Die Definition enthält also eine Festlegung zur Sprachkompetenz einer Person, indem sie fordert, dass jemand aktiv zwei Sprachen sprechen muss, um bilingual zu sein. Eine Sprache aktiv zu beherrschen bedeutet hier, dass die vier grundlegenden Sprachfähigkeiten Sprechen, Hören, Lesen und Schreiben ausgeprägt sein müssen. Im Gegensatz dazu würde eine Person, die ihre zweite Sprache nur verstehen und lesen kann, diese nur passiv gebrauchen können. Des Weiteren enthält die Definition das Konzept der Sprachverwendung, also wie oft jemand eine Sprache spricht. Auch viele Fremdsprachenlerner gebrauchen ihre zweite Sprache zusätzlich zu ihrer A-Sprache sehr häufig. Dennoch glaube ich, dass diese von Bilingualen abgegrenzt werden sollten. Meine Definition setzt diese Abgrenzung genau an dem Punkt, an dem eine Person beginnt, täglich eine zweite Sprache zu sprechen. Des Weiteren schließe ich mich der Aussage von Einar Haugen an, dass Personen, die mehrere Sprachen “for ‘tool’ purpose” (Haugen 1987:18) beherrschen lernen, nicht als Bilinguale zu zählen sind. Wie Kapitel 3.3 zeigen wird, wurden die Befragten auf den Fragebögen darauf aufmerksam gemacht, dass sie sich nur dann zu den Bilingualen zählen sollten, wenn sie zwei oder mehr Sprachen auch außerhalb ihres Berufes sprechen. Natürlich ist für den Beruf des Übersetzers und Dolmetschers die Kenntnis von zwei oder mehreren Sprachen nötig, jedoch machen noch weitere Faktoren die Bilingualität aus, so unter anderem oft auch eine emotionale Bindung an die Sprachen.

Mit meiner Auffassung möchte ich mich von denen distanzieren, die das Hauptaugenmerk auf das fließende Sprechen einer Sprache legen, denn Bilingualität kann meiner Meinung nach nicht an einem einzigen Faktor gemessen werden. Eine häufige Verwendung einer Sprache kann, muss aber nicht zu fließendem Sprechen führen. François Grosjean sieht die Problematik der Definition von Bilingualität ähnlich:

[…] far too much weight has been put on fluency, to the detriment of other factors such as the regular use of two languages, their domains of use, and the bilingual’s need to have certain skills (reading and writing, for instance) in one language but not in the other. A linguistic description of the bilingual that takes into account such factors is more complex than a simple index of fluency, but it is also more valid. (Grosjean 1982:231)

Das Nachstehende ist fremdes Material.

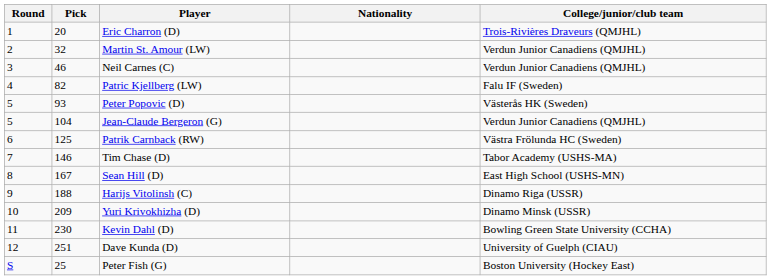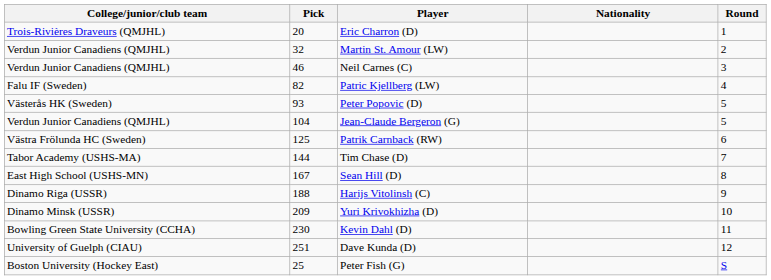columns swapped: Round <-> College/junior/club team
Tim Chase (D) | Pick: 146 -> 144
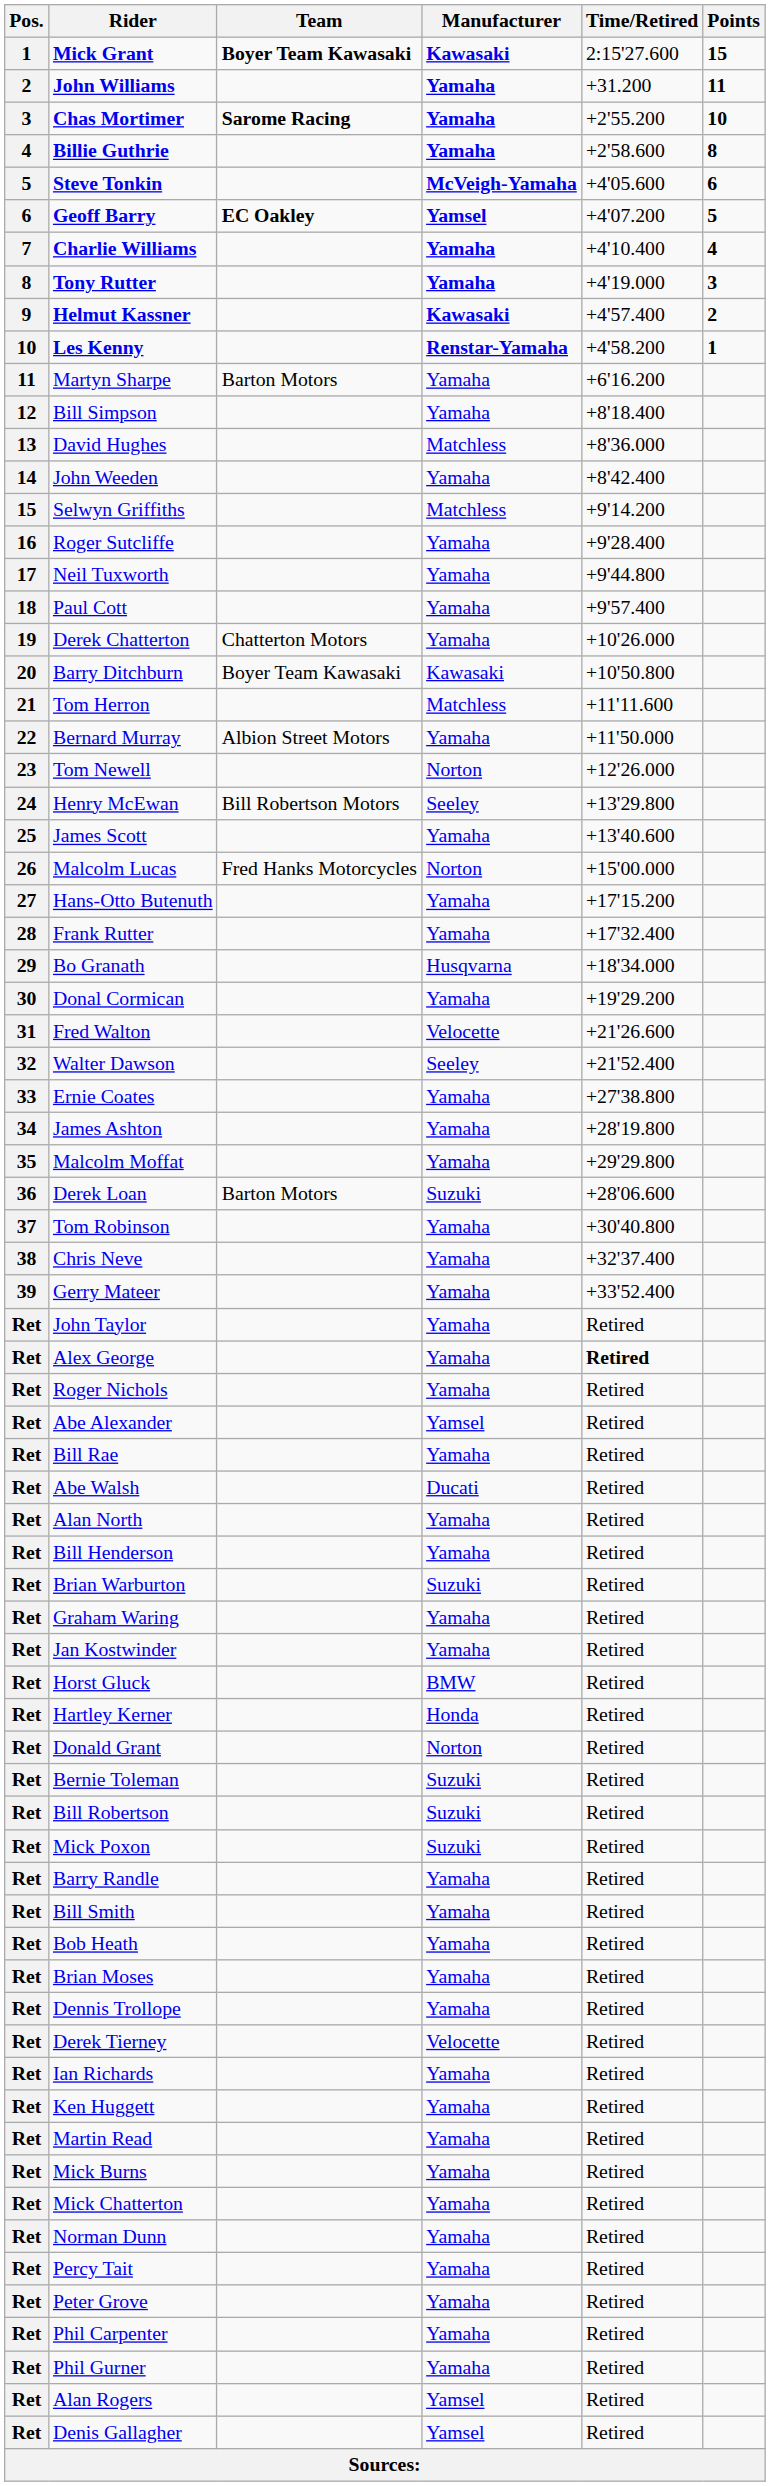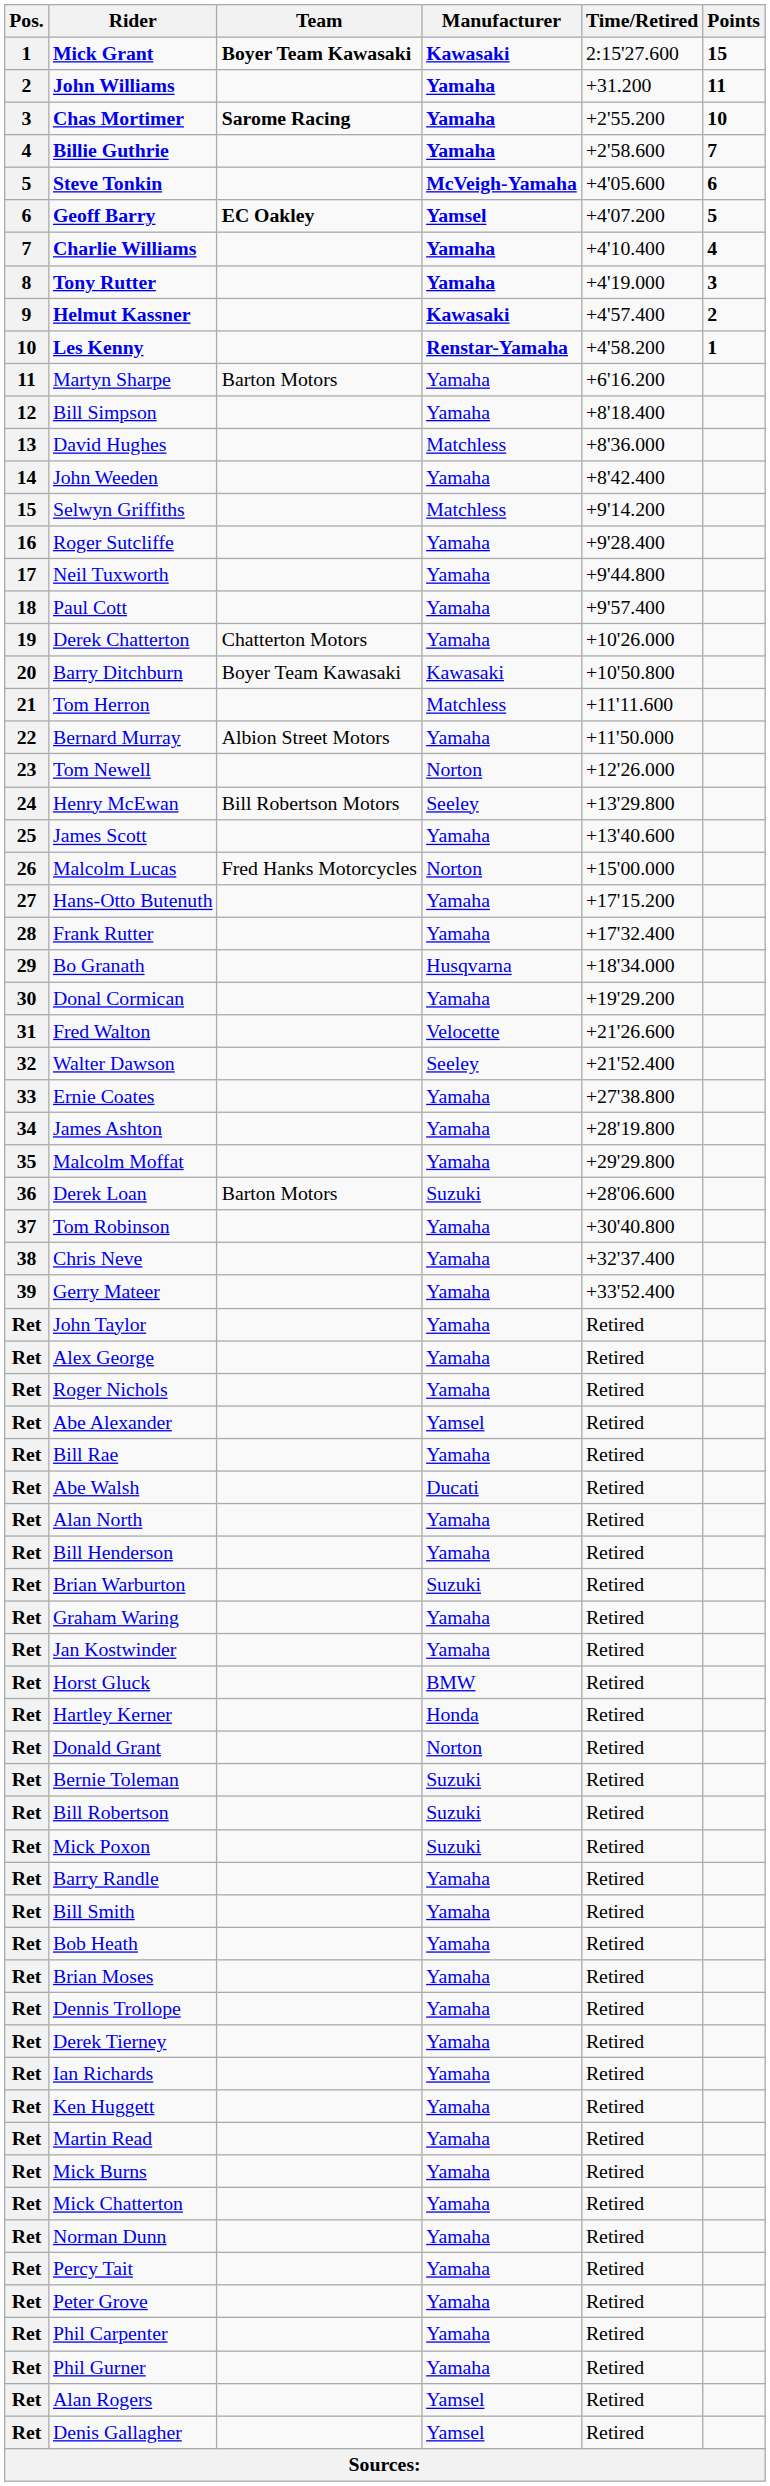Billie Guthrie | Points: 8 -> 7
Alex George | Time/Retired: bold -> normal
Derek Tierney | Manufacturer: Velocette -> Yamaha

Die von mir vorgeschlagene Definition erhebt nicht den Anspruch, allgemeingültig zu sein, sondern soll lediglich für diese Arbeit und die dazugehörige Forschung festlegen, wie der Begriff Bilingualität zu verstehen ist.

2.1.2 Geschichte der Bilingualität

Solange es verschiedensprachige Völker auf der Erde gibt, hat es Kontakte zwischen diesen Völkern gegeben. Ganz gleich, ob diese Kontakte freundlicher oder feindlicher Natur waren, hatten sie einen regen Austausch zwischen den Angehörigen der verschiedenen Sprach­gruppen zur Folge. Einige der ältesten Möglichkeiten, Sprachen in der Welt zu verbreiten, sind zum Beispiel militärische Eroberungen und Besetzungen sowie Kolonisierung (vgl. Hoffmann 1994:158f.). Die Entwicklung von dörflichen, familienorientierten Gesellschaften hin zu städtischen, mobilen und komplexen Sozialstrukturen hatte zur Folge, dass Menschen polysozial wurden, also mehr als einer Gruppe angehörten. Da die einzelnen Gruppen (z.B. Arbeit, Schule, Freizeit, Religion) verschiedenen Sprachgruppen angehören können, wurden manche Menschen aus Notwendigkeit bilingual. Dieser kulturelle Austausch und somit auch das Phänomen Bilingualität werden durch die immer einfacher werdenden Möglichkeiten zur interpersonellen Kommunikation noch verstärkt (vgl. Mackey 2002:330ff.). Besonders mit der Entwicklung und dem Ausbau des internationalen Transportsystems wurde ein häufiger Kontakt zwischen Personen verschiedener Sprachgruppen vereinfacht. Auch die starke Zunahme an Mitteln zur Massenkommunikation in den vergangenen 100 Jahren erleichterte einen noch regeren Sprachkontakt zwischen den Völkern (vgl. Baker/Jones 1998:133). Die internationale Orientierung vieler Unternehmen macht heute die Entsendung ihrer Arbeits­kräfte in andere Länder erforderlich und verstärkt so die Bilingualität. Besonders große Unter­nehmen werden sich zunehmend der Nützlichkeit bilingualer Angestellter auf dem Weltmarkt bewusst (vgl. Wei/Dewaele/Housen 2002:2). Wie Wei/Dewaele/Housen in wenigen Worten beschreiben, ist die Bilingualität

[...] the result of a variety of factors, including, globalisation of business, commerce and entertainment, massive population shifts of people from different ethnolinguistic backgrounds, rapid urbanisation, and cheaper and faster means of international travel and communication. (Wei/Dewaele/Housen 2002:1)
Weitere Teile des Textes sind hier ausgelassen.